RECORD SET>
•••

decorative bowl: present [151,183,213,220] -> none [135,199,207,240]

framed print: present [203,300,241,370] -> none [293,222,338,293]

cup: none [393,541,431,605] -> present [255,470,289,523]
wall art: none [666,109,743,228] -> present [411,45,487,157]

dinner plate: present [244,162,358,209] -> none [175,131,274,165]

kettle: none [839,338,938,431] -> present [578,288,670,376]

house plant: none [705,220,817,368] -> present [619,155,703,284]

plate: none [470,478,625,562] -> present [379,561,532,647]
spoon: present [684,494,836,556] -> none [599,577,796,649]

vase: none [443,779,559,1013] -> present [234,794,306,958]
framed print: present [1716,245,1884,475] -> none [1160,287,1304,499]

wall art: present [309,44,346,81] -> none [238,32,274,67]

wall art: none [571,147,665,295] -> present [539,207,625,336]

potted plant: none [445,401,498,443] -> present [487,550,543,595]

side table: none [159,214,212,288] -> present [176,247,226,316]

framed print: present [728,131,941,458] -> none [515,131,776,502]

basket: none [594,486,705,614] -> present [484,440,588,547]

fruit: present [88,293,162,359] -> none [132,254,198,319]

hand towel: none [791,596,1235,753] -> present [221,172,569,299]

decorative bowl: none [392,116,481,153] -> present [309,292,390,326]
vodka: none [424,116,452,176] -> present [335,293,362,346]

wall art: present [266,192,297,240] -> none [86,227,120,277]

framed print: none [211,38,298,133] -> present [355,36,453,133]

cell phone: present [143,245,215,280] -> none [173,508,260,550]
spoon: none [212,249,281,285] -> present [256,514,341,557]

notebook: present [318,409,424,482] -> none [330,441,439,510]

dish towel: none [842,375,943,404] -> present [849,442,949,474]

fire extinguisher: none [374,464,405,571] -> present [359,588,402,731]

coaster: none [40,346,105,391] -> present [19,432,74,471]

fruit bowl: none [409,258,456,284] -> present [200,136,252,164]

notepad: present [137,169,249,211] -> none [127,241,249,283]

•••

Repeat the records above with every character intact.

decorative bowl: present [151,183,213,220] -> none [135,199,207,240]

framed print: present [203,300,241,370] -> none [293,222,338,293]

cup: none [393,541,431,605] -> present [255,470,289,523]
wall art: none [666,109,743,228] -> present [411,45,487,157]

dinner plate: present [244,162,358,209] -> none [175,131,274,165]

kettle: none [839,338,938,431] -> present [578,288,670,376]

house plant: none [705,220,817,368] -> present [619,155,703,284]

plate: none [470,478,625,562] -> present [379,561,532,647]
spoon: present [684,494,836,556] -> none [599,577,796,649]

vase: none [443,779,559,1013] -> present [234,794,306,958]
framed print: present [1716,245,1884,475] -> none [1160,287,1304,499]

wall art: present [309,44,346,81] -> none [238,32,274,67]

wall art: none [571,147,665,295] -> present [539,207,625,336]

potted plant: none [445,401,498,443] -> present [487,550,543,595]

side table: none [159,214,212,288] -> present [176,247,226,316]

framed print: present [728,131,941,458] -> none [515,131,776,502]

basket: none [594,486,705,614] -> present [484,440,588,547]

fruit: present [88,293,162,359] -> none [132,254,198,319]

hand towel: none [791,596,1235,753] -> present [221,172,569,299]

decorative bowl: none [392,116,481,153] -> present [309,292,390,326]
vodka: none [424,116,452,176] -> present [335,293,362,346]

wall art: present [266,192,297,240] -> none [86,227,120,277]

framed print: none [211,38,298,133] -> present [355,36,453,133]

cell phone: present [143,245,215,280] -> none [173,508,260,550]
spoon: none [212,249,281,285] -> present [256,514,341,557]

notebook: present [318,409,424,482] -> none [330,441,439,510]

dish towel: none [842,375,943,404] -> present [849,442,949,474]

fire extinguisher: none [374,464,405,571] -> present [359,588,402,731]

coaster: none [40,346,105,391] -> present [19,432,74,471]

fruit bowl: none [409,258,456,284] -> present [200,136,252,164]

notepad: present [137,169,249,211] -> none [127,241,249,283]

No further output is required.